The Garland Encyclopedia of World Music
The Middle East
Edited by Virginia Danielson, Dwight Reynolds, Scott Marcus
Routledge – 2002 – 1,200 pages
Expert writers present the major traditions of North Africa, the Middle East, and Central Asia, together with personal accounts of performers, composers, teachers, and ceremonies. A special feature of this volume is the inclusion of dozens of brief snap-shot essays that offer "lifestories" of typical musicmakers and their art, as well as first-person descriptions of specific music performances and events. Also includes maps and music examples.

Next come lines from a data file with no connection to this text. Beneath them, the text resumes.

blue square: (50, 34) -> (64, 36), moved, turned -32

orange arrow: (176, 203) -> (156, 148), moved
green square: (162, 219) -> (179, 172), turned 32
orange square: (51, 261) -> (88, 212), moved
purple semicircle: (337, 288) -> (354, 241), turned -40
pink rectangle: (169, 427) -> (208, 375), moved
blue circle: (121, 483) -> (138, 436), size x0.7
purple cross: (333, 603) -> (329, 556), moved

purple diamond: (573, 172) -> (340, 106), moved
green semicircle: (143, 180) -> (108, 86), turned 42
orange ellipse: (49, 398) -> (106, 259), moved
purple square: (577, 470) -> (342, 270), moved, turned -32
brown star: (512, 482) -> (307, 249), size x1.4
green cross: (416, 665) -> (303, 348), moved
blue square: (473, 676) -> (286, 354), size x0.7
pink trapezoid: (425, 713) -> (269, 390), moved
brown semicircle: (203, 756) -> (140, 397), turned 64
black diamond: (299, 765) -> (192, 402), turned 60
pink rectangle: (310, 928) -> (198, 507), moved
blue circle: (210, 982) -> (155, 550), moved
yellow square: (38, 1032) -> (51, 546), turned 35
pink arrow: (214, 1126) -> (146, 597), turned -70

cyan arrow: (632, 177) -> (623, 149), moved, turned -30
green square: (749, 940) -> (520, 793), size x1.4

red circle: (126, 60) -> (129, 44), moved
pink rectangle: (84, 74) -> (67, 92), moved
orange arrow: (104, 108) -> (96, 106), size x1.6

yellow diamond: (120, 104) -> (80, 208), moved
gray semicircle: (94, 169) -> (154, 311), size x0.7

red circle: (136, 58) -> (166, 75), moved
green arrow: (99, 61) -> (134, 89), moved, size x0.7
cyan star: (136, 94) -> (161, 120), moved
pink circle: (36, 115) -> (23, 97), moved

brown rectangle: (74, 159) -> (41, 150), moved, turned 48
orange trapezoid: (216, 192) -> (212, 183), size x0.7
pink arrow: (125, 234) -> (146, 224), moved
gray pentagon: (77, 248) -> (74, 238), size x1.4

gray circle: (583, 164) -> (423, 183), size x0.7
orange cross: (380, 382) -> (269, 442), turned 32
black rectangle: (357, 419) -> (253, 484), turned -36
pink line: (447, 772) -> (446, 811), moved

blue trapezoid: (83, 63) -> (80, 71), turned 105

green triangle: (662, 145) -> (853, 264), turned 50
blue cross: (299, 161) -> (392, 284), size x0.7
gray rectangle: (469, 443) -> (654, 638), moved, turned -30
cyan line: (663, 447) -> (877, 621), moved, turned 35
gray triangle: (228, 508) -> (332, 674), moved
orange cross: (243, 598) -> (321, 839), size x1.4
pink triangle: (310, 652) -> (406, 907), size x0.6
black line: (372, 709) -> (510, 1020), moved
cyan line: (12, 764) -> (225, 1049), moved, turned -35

"This unique and thoroughly researched resource provides a dynamic and in depth perspective on world music… It strikes a balance between wonderful illustrations and comprehensive, scholarly entries. Each regional volume includes a CD sampler of that region's music. This source will have wide appeal to both the novice and expert." -- Dartmouth Medal Committee
"Serious researchers will find this tool valuable." -- American Reference Books Annual
"The 112 articles in this exceptional reference work provide, for the first time, extensive coverage of musical life in the Arab, Central Asian, Eurasian, Jewish, North African, Persian, and Turkish Middle East in a single, English-language source…The information presented, much of which is not readily available elsewhere, is sufficiently detailed to attract university students and faculty, but is generally accessible to lay readers. A comprehensive bibliography, discography, and film/videographic guide of inestimable value to scholars, teachers, and librarians concludes the volume. Strongly recommended for college, university, and public libraries." -- Choice
"The appearance of the sixth volume of Garland's celebrated series…could hardly be timelier…Highly recommended…" -- Library Journal
Virginia Danielson is Eda Kuhn Loeb Music Librarian at Harvard University and author of The Voice of Egypt: Umm Kulthum, Arabic Song, and Egyptian Society in the Twentieth Century (1997). Scott Marcus is Associate Professor of Music at the UC Santa Barbara. Dwight Reynolds is Professor of Religion at UC Santa Barbara and author of Heroic Poets, Heroic Heroes: The Ethnography of Performance in an Arabic Oral Epic Tradition (1995).